··· Testo dell'articolo ···

Pistoia (martedì, 7 aprile 2026) — Questa mattina Pistoia si è svegliata nello sgomento più totale per le terribili minacce di morte indirizzate verso l’esponente del Partito Democratico, nonché candidata sindaco per la coalizione del csx, Stefania Nesi. Una scritta su un muro, in zona Candeglia, profondamente violenta che ha suscitato reazioni di sdegno da parte di tutto il movimento politico pistoiese, che si è unito intorno alla figura di Nesi.
di Alessandro Drago
La prima a parlare dell’accaduto è stata proprio Stefania Nesi, che in un post ha commentato così: “Sono parole che feriscono, questa è violenza.
Non solo verso di me, ma verso l’idea stessa di convivenza, di rispetto, di umanità che una città dovrebbe custodire. Perché quando l’odio prende il posto del confronto, quando una donna viene colpita così perché sceglie di esporsi, di parlare, di metterci la faccia, allora non riguarda più una persona sola.
Questo è quello che stamattina cittadini e cittadine hanno trovato scritto su un muro a Candeglia.
Non ci fermeremo. Ma credo che oggi serva qualcosa di più del silenzio. Serve la forza delle persone per bene, di chi non accetta che tutto questo diventi normale. Perché Pistoia merita rispetto, coraggio e una politica senza compromessi che non si faccia intimidire”.
Anche il Presidente della Regione Toscana Eugenio Giani ha parlato dell’accaduto: “Le scritte apparse questa mattina contro Stefania Nesi e il Pd Pistoia sono ignobili e inaccettabili.
Insulti e minacce non sono opinione: sono violenza. E non possono trovare spazio nel confronto democratico.
A Stefania e al Partito Democratico pistoiese va la mia piena solidarietà e vicinanza.
Stefania Nesi è impegnata alle Primarie del centrosinistra che si terranno domenica 12 aprile per scegliere il candidato sindaco di Pistoia. Chi si impegna in politica lo fa per la comunità, e merita rispetto, sempre. La risposta deve essere chiara e forte: più partecipazione, più democrazia, più civiltà”.
Ovviamente situazioni come queste non possono che suscitare una reazione unanime e che niente ha a che vedere con i colori politici, motivo per cui anche Anna Maria Celesti, sindaco f.f. e candidata sindaco per il cdx, ha scritto questo post sui propri profili social, parlando a nome suo e dell’intera giunta comunale: “Il sindaco f.f. Anna Maria Celesti, insieme alla giunta, interviene per condannare il gesto vile, inaccettabile e profondamente vergognoso rivolto a Stefania Nesi, consigliera di opposizione e candidata alle primarie del centrosinistra. Una forma di violenza di genere che non può essere minimizzata né tollerata, ma deve essere condannata con assoluta fermezza.
Come Anna Maria, a Stefania va tutta la mia personale vicinanza e solidarietà. Il rispetto tra le persone è la base di ogni comunità: custodirlo significa prendersi cura gli uni degli altri e difendere, insieme, la dignità umana. Solo mantenendo vivi questi principi possiamo costruire una comunità unita, sicura e capace di prendersi cura di tutte e di tutti”.

···

*Consegne:*
**a)** Secondo l'articolo sulle minacce a Stefania Nesi, in quale giorno si terranno le Primarie del centrosinistra per la scelta del candidato sindaco di Pistoia?
**b)** Si trascriva fedelmente il passo dell'articolo sulle minacce a Stefania Nesi compreso tra "Anche il Presidente" e "solidarietà e vicinanza.", estremi inclusi.

··· Materiale estratto ···

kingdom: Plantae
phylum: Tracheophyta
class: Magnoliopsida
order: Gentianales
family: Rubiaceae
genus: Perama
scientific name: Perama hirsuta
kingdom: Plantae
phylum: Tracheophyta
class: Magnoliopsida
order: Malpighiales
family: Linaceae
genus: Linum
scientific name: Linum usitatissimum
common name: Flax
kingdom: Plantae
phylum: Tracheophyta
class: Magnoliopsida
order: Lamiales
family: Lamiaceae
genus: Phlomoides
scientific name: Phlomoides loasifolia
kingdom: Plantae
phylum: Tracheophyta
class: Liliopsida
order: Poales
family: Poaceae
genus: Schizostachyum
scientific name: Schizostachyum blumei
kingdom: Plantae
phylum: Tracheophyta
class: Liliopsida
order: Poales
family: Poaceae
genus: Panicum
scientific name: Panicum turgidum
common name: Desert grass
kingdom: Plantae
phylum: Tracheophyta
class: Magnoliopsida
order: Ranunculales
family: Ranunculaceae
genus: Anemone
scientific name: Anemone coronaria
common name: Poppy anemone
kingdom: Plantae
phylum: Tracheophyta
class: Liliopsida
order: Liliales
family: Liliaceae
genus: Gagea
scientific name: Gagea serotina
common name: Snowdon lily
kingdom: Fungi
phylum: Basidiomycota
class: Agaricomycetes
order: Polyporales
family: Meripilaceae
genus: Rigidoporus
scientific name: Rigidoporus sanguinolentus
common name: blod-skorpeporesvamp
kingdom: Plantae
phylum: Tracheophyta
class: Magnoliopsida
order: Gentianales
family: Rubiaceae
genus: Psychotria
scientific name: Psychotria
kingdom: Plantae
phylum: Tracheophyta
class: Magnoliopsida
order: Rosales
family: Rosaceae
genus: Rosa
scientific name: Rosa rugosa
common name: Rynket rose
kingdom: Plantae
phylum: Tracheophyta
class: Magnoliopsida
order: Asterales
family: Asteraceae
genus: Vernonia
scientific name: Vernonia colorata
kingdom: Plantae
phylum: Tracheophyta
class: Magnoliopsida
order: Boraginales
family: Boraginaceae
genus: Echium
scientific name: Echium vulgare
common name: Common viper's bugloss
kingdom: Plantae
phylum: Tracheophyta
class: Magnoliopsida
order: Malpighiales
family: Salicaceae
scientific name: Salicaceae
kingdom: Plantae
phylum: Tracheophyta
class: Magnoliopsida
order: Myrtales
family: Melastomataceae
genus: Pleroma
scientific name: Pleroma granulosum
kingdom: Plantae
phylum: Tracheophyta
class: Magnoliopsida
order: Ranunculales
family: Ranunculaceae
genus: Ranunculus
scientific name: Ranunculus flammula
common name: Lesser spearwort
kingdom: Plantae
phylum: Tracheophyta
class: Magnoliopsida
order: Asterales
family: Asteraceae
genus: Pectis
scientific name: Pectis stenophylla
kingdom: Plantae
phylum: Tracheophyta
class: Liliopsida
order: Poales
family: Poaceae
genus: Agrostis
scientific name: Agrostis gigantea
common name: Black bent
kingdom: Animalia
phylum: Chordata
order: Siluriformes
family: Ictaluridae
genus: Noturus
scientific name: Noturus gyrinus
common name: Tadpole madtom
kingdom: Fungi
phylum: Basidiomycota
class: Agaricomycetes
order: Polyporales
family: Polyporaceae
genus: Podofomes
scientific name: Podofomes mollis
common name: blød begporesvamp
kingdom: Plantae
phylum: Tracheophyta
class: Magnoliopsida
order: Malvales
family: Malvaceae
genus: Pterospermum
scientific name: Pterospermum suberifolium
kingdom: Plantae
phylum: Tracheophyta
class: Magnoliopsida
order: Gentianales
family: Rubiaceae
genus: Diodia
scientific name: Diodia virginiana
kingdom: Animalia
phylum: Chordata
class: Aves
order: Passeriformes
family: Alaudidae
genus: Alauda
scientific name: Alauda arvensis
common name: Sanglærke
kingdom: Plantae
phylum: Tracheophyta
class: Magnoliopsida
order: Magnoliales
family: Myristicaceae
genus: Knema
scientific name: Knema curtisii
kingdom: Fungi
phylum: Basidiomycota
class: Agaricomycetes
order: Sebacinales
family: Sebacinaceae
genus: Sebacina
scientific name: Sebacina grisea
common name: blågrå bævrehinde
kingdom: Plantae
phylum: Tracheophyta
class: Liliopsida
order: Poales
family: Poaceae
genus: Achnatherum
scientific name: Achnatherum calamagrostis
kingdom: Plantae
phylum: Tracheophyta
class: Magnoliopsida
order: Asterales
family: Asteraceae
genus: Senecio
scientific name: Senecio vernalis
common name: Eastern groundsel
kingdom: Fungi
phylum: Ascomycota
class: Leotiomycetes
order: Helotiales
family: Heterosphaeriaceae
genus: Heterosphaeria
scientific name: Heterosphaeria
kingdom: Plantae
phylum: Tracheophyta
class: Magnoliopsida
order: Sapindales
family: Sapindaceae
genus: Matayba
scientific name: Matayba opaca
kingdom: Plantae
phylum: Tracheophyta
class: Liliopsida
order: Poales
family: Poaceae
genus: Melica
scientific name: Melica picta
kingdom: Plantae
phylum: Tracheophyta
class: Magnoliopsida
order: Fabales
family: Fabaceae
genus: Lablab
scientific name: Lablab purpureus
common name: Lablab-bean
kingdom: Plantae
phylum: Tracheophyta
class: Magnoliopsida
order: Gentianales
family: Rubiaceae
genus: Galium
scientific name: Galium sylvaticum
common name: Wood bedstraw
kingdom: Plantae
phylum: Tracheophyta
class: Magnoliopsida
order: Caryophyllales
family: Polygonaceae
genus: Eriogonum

···

*Risposte scritte:*
**a)** Domenica 12 aprile.

**b)**
Anche il Presidente della Regione Toscana Eugenio Giani ha parlato dell’accaduto: “Le scritte apparse questa mattina contro Stefania Nesi e il Pd Pistoia sono ignobili e inaccettabili.
Insulti e minacce non sono opinione: sono violenza. E non possono trovare spazio nel confronto democratico.
A Stefania e al Partito Democratico pistoiese va la mia piena solidarietà e vicinanza.